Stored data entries
····················

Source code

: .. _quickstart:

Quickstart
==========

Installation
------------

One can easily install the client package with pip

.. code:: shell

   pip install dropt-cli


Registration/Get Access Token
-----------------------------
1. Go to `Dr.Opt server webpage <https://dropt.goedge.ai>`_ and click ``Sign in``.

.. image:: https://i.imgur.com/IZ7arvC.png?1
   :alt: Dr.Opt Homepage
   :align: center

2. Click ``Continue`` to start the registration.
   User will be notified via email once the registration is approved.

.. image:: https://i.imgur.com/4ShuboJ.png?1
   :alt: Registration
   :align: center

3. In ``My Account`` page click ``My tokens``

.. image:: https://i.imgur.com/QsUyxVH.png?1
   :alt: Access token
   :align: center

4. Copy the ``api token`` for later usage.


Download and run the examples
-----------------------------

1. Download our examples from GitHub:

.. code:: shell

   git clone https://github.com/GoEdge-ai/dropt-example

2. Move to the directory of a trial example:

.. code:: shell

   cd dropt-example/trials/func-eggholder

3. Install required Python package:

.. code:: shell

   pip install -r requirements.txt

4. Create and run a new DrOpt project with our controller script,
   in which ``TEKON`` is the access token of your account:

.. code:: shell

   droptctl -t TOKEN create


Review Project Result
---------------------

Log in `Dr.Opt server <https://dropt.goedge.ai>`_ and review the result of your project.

····················

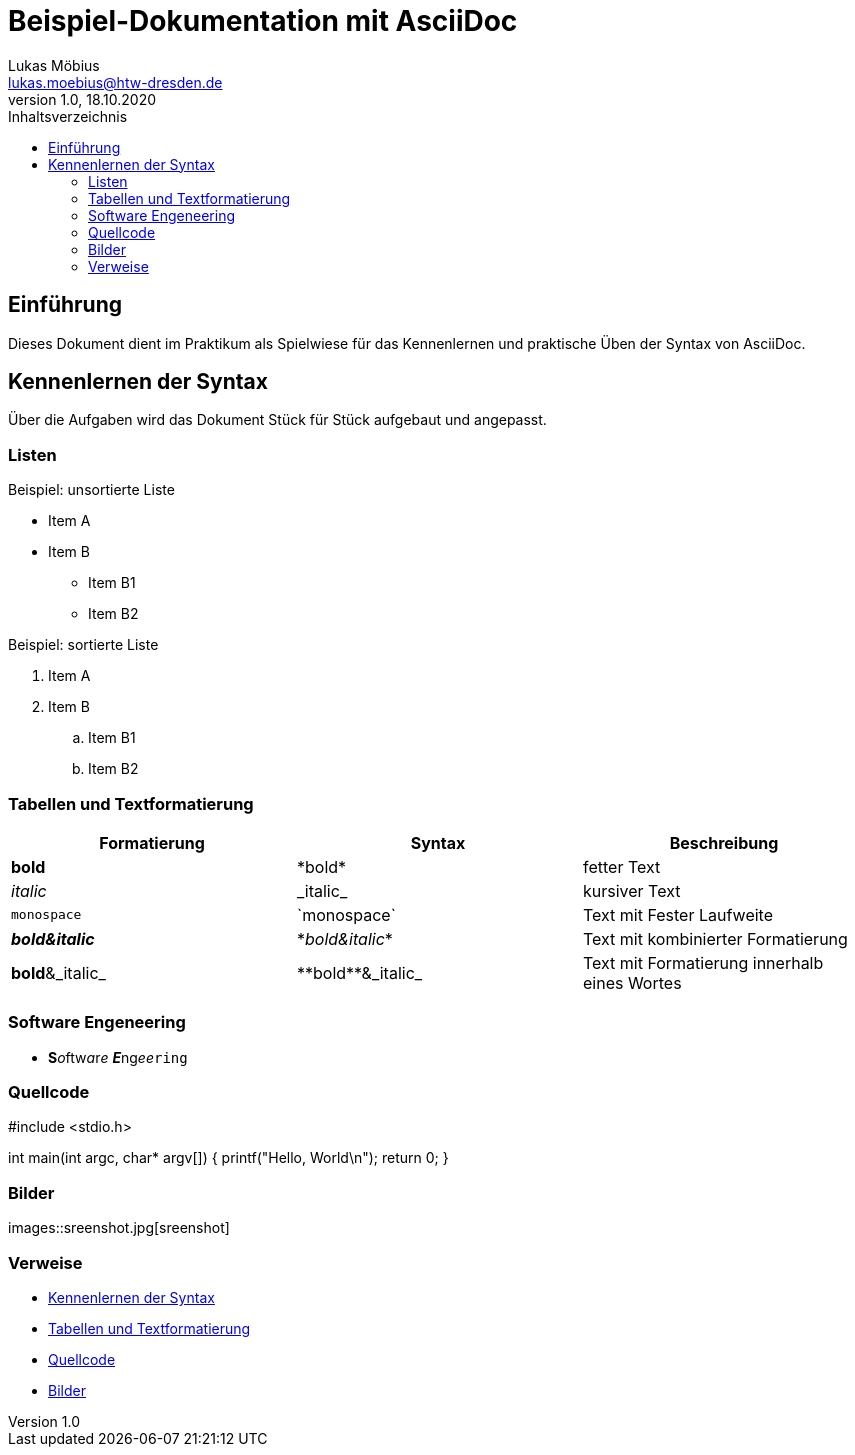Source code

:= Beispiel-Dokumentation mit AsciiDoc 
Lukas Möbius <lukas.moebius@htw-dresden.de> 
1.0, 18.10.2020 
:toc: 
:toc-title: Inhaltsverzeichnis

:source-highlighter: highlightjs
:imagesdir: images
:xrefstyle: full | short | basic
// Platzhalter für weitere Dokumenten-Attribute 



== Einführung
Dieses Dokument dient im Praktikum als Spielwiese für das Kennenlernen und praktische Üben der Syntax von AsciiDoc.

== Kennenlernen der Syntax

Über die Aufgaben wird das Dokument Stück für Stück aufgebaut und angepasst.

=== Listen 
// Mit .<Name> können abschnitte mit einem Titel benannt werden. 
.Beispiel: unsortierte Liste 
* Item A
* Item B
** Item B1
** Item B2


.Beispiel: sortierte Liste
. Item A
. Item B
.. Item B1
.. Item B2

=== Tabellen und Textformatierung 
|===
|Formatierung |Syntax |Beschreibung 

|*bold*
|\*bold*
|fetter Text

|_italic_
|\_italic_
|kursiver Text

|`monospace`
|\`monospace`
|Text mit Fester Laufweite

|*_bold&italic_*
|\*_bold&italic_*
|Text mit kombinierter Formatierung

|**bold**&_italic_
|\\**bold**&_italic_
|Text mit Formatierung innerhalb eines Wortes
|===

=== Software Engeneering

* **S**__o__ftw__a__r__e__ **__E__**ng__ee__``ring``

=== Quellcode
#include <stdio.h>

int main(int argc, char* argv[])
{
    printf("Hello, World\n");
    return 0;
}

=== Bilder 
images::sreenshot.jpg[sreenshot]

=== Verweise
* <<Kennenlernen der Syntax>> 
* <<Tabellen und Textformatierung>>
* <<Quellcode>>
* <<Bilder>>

····················

An exact copy of the lines above between the line holding "Download and run the examples" and the line holding "of your project.", inclusive, is the whole answer.

Exercise response:
Download and run the examples
-----------------------------

1. Download our examples from GitHub:

.. code:: shell

   git clone https://github.com/GoEdge-ai/dropt-example

2. Move to the directory of a trial example:

.. code:: shell

   cd dropt-example/trials/func-eggholder

3. Install required Python package:

.. code:: shell

   pip install -r requirements.txt

4. Create and run a new DrOpt project with our controller script,
   in which ``TEKON`` is the access token of your account:

.. code:: shell

   droptctl -t TOKEN create


Review Project Result
---------------------

Log in `Dr.Opt server <https://dropt.goedge.ai>`_ and review the result of your project.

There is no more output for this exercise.